● What is needed
Set down the data that follows again, exactly as written.

● Stored data
____________

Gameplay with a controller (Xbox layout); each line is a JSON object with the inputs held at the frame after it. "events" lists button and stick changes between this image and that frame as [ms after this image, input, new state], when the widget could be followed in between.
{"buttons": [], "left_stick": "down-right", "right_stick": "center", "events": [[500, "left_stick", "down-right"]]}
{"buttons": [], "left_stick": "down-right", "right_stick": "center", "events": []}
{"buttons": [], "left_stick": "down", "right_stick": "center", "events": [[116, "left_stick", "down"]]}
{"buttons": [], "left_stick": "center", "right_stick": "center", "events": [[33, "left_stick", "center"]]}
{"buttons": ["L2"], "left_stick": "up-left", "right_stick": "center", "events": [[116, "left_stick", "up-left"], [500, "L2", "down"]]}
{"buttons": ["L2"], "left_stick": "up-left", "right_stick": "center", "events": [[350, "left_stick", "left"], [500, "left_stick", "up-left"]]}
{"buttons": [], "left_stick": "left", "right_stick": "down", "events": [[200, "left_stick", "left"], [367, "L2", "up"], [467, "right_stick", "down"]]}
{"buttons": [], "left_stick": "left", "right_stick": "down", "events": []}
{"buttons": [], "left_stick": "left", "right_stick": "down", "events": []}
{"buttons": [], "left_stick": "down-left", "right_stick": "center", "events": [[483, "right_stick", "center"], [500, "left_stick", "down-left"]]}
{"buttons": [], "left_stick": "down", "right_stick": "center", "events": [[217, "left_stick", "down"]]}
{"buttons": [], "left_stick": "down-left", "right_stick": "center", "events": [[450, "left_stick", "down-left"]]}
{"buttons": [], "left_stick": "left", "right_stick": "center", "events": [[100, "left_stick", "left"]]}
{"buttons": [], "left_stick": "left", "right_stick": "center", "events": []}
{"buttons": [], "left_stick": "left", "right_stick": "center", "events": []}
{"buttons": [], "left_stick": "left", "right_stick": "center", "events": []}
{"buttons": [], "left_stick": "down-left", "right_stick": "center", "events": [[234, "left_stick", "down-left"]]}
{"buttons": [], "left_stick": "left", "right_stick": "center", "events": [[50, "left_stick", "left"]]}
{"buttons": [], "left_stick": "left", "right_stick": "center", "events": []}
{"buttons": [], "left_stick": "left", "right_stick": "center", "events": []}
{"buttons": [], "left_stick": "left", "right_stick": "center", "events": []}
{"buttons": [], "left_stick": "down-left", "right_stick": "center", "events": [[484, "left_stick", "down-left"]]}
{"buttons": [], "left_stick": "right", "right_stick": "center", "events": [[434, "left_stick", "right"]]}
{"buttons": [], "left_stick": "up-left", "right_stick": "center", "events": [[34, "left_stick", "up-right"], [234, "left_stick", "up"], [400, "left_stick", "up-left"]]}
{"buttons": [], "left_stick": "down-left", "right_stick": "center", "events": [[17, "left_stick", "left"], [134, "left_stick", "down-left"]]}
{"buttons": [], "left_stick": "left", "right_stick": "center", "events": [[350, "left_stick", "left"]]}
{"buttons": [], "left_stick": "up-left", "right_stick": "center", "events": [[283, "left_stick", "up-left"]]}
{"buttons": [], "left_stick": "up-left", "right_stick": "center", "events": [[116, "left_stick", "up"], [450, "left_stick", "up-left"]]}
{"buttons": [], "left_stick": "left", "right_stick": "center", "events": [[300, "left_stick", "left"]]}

____________

● Answer for the task
Gameplay with a controller (Xbox layout); each line is a JSON object with the inputs held at the frame after it. "events" lists button and stick changes between this image and that frame as [ms after this image, input, new state], when the widget could be followed in between.
{"buttons": [], "left_stick": "down-right", "right_stick": "center", "events": [[500, "left_stick", "down-right"]]}
{"buttons": [], "left_stick": "down-right", "right_stick": "center", "events": []}
{"buttons": [], "left_stick": "down", "right_stick": "center", "events": [[116, "left_stick", "down"]]}
{"buttons": [], "left_stick": "center", "right_stick": "center", "events": [[33, "left_stick", "center"]]}
{"buttons": ["L2"], "left_stick": "up-left", "right_stick": "center", "events": [[116, "left_stick", "up-left"], [500, "L2", "down"]]}
{"buttons": ["L2"], "left_stick": "up-left", "right_stick": "center", "events": [[350, "left_stick", "left"], [500, "left_stick", "up-left"]]}
{"buttons": [], "left_stick": "left", "right_stick": "down", "events": [[200, "left_stick", "left"], [367, "L2", "up"], [467, "right_stick", "down"]]}
{"buttons": [], "left_stick": "left", "right_stick": "down", "events": []}
{"buttons": [], "left_stick": "left", "right_stick": "down", "events": []}
{"buttons": [], "left_stick": "down-left", "right_stick": "center", "events": [[483, "right_stick", "center"], [500, "left_stick", "down-left"]]}
{"buttons": [], "left_stick": "down", "right_stick": "center", "events": [[217, "left_stick", "down"]]}
{"buttons": [], "left_stick": "down-left", "right_stick": "center", "events": [[450, "left_stick", "down-left"]]}
{"buttons": [], "left_stick": "left", "right_stick": "center", "events": [[100, "left_stick", "left"]]}
{"buttons": [], "left_stick": "left", "right_stick": "center", "events": []}
{"buttons": [], "left_stick": "left", "right_stick": "center", "events": []}
{"buttons": [], "left_stick": "left", "right_stick": "center", "events": []}
{"buttons": [], "left_stick": "down-left", "right_stick": "center", "events": [[234, "left_stick", "down-left"]]}
{"buttons": [], "left_stick": "left", "right_stick": "center", "events": [[50, "left_stick", "left"]]}
{"buttons": [], "left_stick": "left", "right_stick": "center", "events": []}
{"buttons": [], "left_stick": "left", "right_stick": "center", "events": []}
{"buttons": [], "left_stick": "left", "right_stick": "center", "events": []}
{"buttons": [], "left_stick": "down-left", "right_stick": "center", "events": [[484, "left_stick", "down-left"]]}
{"buttons": [], "left_stick": "right", "right_stick": "center", "events": [[434, "left_stick", "right"]]}
{"buttons": [], "left_stick": "up-left", "right_stick": "center", "events": [[34, "left_stick", "up-right"], [234, "left_stick", "up"], [400, "left_stick", "up-left"]]}
{"buttons": [], "left_stick": "down-left", "right_stick": "center", "events": [[17, "left_stick", "left"], [134, "left_stick", "down-left"]]}
{"buttons": [], "left_stick": "left", "right_stick": "center", "events": [[350, "left_stick", "left"]]}
{"buttons": [], "left_stick": "up-left", "right_stick": "center", "events": [[283, "left_stick", "up-left"]]}
{"buttons": [], "left_stick": "up-left", "right_stick": "center", "events": [[116, "left_stick", "up"], [450, "left_stick", "up-left"]]}
{"buttons": [], "left_stick": "left", "right_stick": "center", "events": [[300, "left_stick", "left"]]}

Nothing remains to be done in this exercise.